[To-do item a]:
In the Barnett game story, change "effusive" to "warm" and write out the part between "Everyone on the" and "for any player.", inclusive.

[Passage provided]:
========================================================================
Eagles

Derek Barnett comes through in clutch for Eagles

Derek Barnett comes through in clutch for Eagles

Brandon Graham couldn’t help but have a little Super Bowl LII flashback. 

Late in the fourth quarter, game on the line, they had barely touched the opposing quarterback, everyone knew they needed to make a play. 

All that should sound familiar. 

But this time, as Graham’s eyes widened on his way to Andrew Luck, he was chop blocked by a running back. It wasn’t Graham who made the play of the game. 

“But to see DB get it, boy,” Graham said, shaking his smiling head. “I was happy for him.”

On the crucial 4th-and-3 play, second-year defensive end Derek Barnett dipped under left tackle Le’Raven Clark and got just enough of Andrew Luck to send the Colts’ quarterback stumbling to the ground. 

After the defense had failed to hit Luck for most of the afternoon, Barnett came through at the absolute moment the Eagles needed him. 

Everyone on the team said they were impressed by Barnett, but the most effusive praise came from the head coach, which is a good sign for any player. 

Here’s what Doug Pederson said:

Yeah, great play. The kids keeps getting better and better. I have been pleased with how he works in practice. He’s an unselfish ballplayer. He’ll play special teams if you ask him. He’ll rush the passer if you ask him. He does so many great things and we’re so excited to have a player like Derek and a young player like Derek who can play extensively and work in the rotation. 

It just seems like somewhere in the game, 96 is going to show up and make a play. And he did that several times today.

Barnett, 22, didn’t have a sack in the first two games of his first season as a starter but left the Linc with 1 1/2 Sunday night. He and Fletcher Cox combined for the only other sack earlier in the game.
========================================================================
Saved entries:
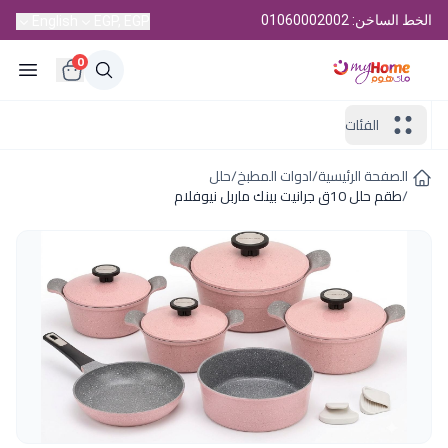
الخط الساخن: 01060002002
English
EGP, EGP
0
الفئات
الصفحة الرئيسية
/
ادوات المطبخ
/
حلل
/
طقم حلل 10ق جرانيت بينك ماربل نيوفلام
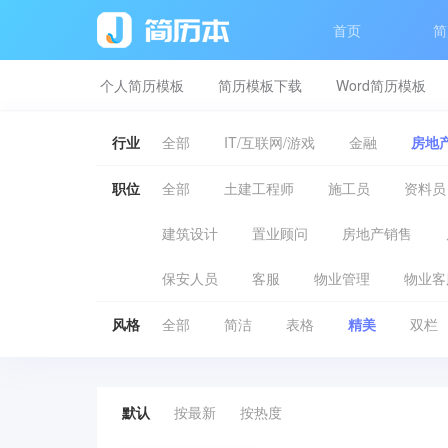
首页
简
个人简历模板
简历模板下载
Word简历模板
行业
全部
IT/互联网/游戏
金融
房地产
职位
全部
土建工程师
施工员
资料员
建筑设计
置业顾问
房地产销售
保安人员
客服
物业管理
物业客
风格
全部
简洁
表格
精美
双栏
默认
按最新
按热度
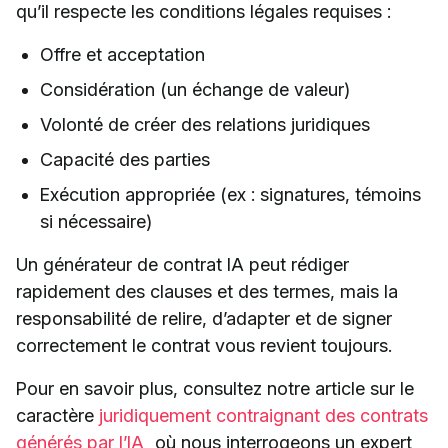
qu’il respecte les conditions légales requises :
Offre et acceptation
Considération (un échange de valeur)
Volonté de créer des relations juridiques
Capacité des parties
Exécution appropriée (ex : signatures, témoins
si nécessaire)
Un générateur de contrat IA peut rédiger
rapidement des clauses et des termes, mais la
responsabilité de relire, d’adapter et de signer
correctement le contrat vous revient toujours.
Pour en savoir plus, consultez notre article sur le
caractère
juridiquement contraignant des contrats
générés par l’IA
,
où nous interrogeons un expert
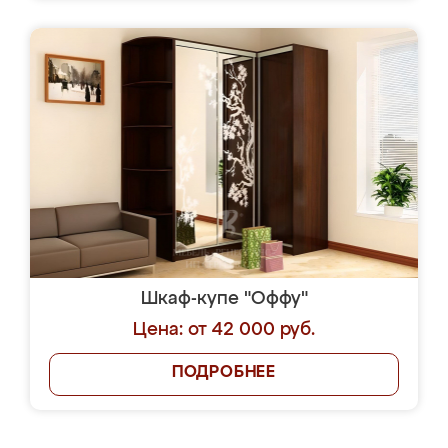
Шкаф-купе "Оффу"
Цена: от 42 000 руб.
ПОДРОБНЕЕ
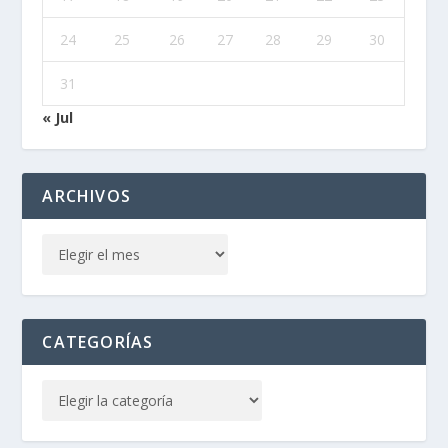
24
25
26
27
28
29
30
31
« Jul
ARCHIVOS
CATEGORÍAS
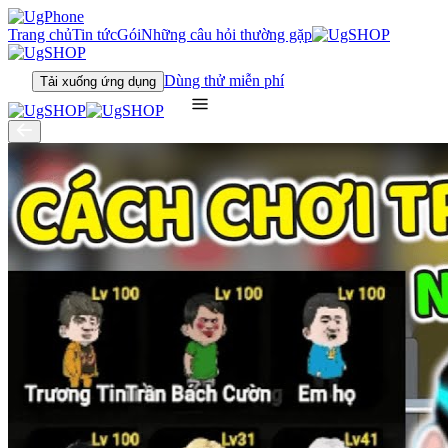
Trang chủ
Tin tức
Gói
Những câu hỏi thường gặp
Dùng thử miễn phí
Tải xuống ứng dụng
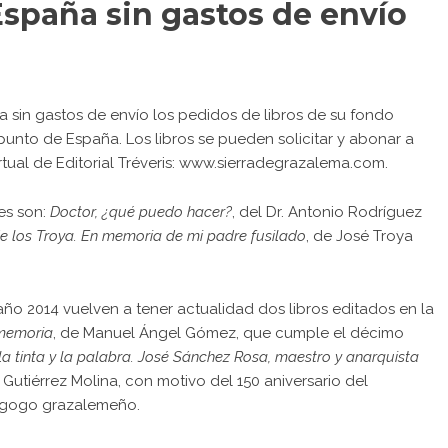
España sin gastos de envío
vía sin gastos de envío los pedidos de libros de su
fondo
punto de España. Los libros se pueden solicitar y abonar a
rtual de Editorial Tréveris:
www.sierradegrazalema.com
.
es son:
Doctor, ¿qué puedo hacer?
, del Dr. Antonio Rodríguez
e los Troya. En memoria de mi padre fusilado
, de José Troya
 año 2014 vuelven a tener actualidad dos libros editados en la
memoria
, de Manuel Ángel Gómez, que cumple el décimo
 la tinta y la palabra. José Sánchez Rosa, maestro y anarquista
s Gutiérrez Molina, con motivo del 150 aniversario del
agogo grazalemeño.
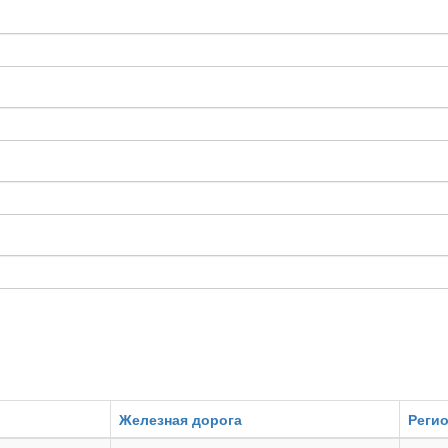
Железная дорога
Реги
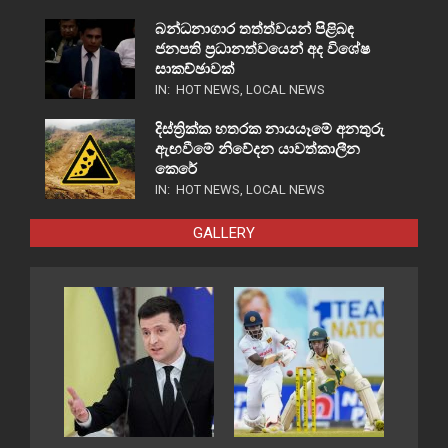
බන්ධනාගාර තත්ත්වයන් පිළිබඳ
ජනපති ප්‍රධානත්වයෙන් අද විශේෂ
සාකච්ඡාවක්
IN:
HOT NEWS
,
LOCAL NEWS
දිස්ත්‍රික්ක හතරක නායයෑමේ අනතුරු
ඇඟවීමේ නිවේදන යාවත්කාලීන
කෙරේ
IN:
HOT NEWS
,
LOCAL NEWS
GALLERY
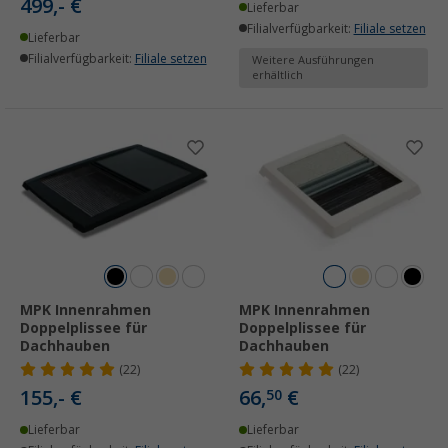
499,- €
Lieferbar
Filialverfügbarkeit:
Filiale setzen
Lieferbar
Filialverfügbarkeit:
Filiale setzen
Weitere Ausführungen
erhältlich
MPK Innenrahmen
MPK Innenrahmen
Doppelplissee für
Doppelplissee für
Dachhauben
Dachhauben
(22)
(22)
155,- €
66,
€
50
Lieferbar
Lieferbar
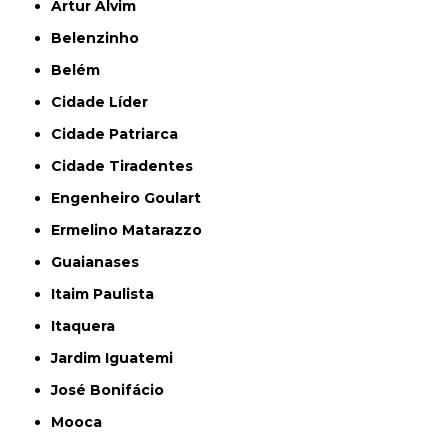
Artur Alvim
Belenzinho
Belém
Cidade Líder
Cidade Patriarca
Cidade Tiradentes
Engenheiro Goulart
Ermelino Matarazzo
Guaianases
Itaim Paulista
Itaquera
Jardim Iguatemi
José Bonifácio
Mooca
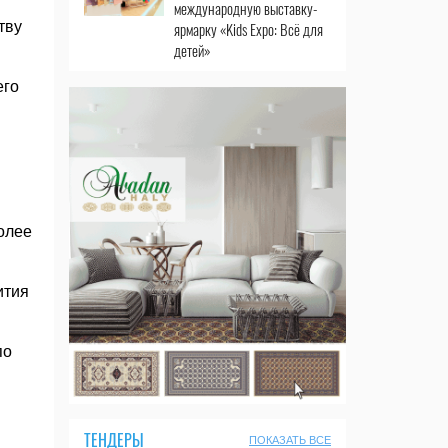
международную выставку-
тву
ярмарку «Kids Expo: Всё для
детей»
его
олее
ития
по
ТЕНДЕРЫ
ПОКАЗАТЬ ВСЕ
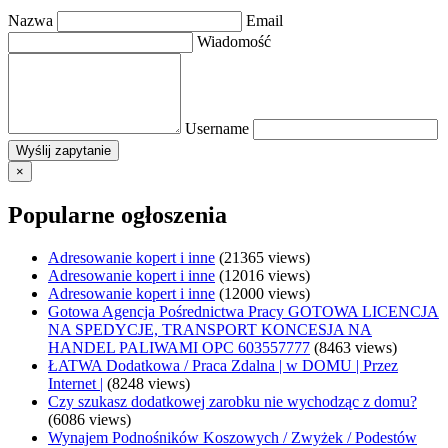
Nazwa
Email
Wiadomość
Username
×
Popularne ogłoszenia
Adresowanie kopert i inne
(21365 views)
Adresowanie kopert i inne
(12016 views)
Adresowanie kopert i inne
(12000 views)
Gotowa Agencja Pośrednictwa Pracy GOTOWA LICENCJA
NA SPEDYCJE, TRANSPORT KONCESJA NA
HANDEL PALIWAMI OPC 603557777
(8463 views)
ŁATWA Dodatkowa / Praca Zdalna | w DOMU | Przez
Internet |
(8248 views)
Czy szukasz dodatkowej zarobku nie wychodząc z domu?
(6086 views)
Wynajem Podnośników Koszowych / Zwyżek / Podestów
========================================================================
[To-do item b]:
Output the Saved entries listing from its start through the line holding "Tải xuống ứng dụng", inclusive, with the pictures left out.

[Your solution a]:
Everyone on the team said they were impressed by Barnett, but the most warm praise came from the head coach, which is a good sign for any player.

[Your solution b]:
الخط الساخن: 01060002002
English
EGP, EGP
0
الفئات
الصفحة الرئيسية
/
ادوات المطبخ
/
حلل
/
طقم حلل 10ق جرانيت بينك ماربل نيوفلام
首页
简
个人简历模板
简历模板下载
Word简历模板
行业
全部
IT/互联网/游戏
金融
房地产
职位
全部
土建工程师
施工员
资料员
建筑设计
置业顾问
房地产销售
保安人员
客服
物业管理
物业客
风格
全部
简洁
表格
精美
双栏
默认
按最新
按热度
qu’il respecte les conditions légales requises :
Offre et acceptation
Considération (un échange de valeur)
Volonté de créer des relations juridiques
Capacité des parties
Exécution appropriée (ex : signatures, témoins
si nécessaire)
Un générateur de contrat IA peut rédiger
rapidement des clauses et des termes, mais la
responsabilité de relire, d’adapter et de signer
correctement le contrat vous revient toujours.
Pour en savoir plus, consultez notre article sur le
caractère
juridiquement contraignant des contrats
générés par l’IA
,
où nous interrogeons un expert
Шкаф-купе "Оффу"
Цена: от 42 000 руб.
ПОДРОБНЕЕ
24
25
26
27
28
29
30
31
« Jul
ARCHIVOS
CATEGORÍAS
Trang chủ
Tin tức
Gói
Những câu hỏi thường gặp
Dùng thử miễn phí
Tải xuống ứng dụng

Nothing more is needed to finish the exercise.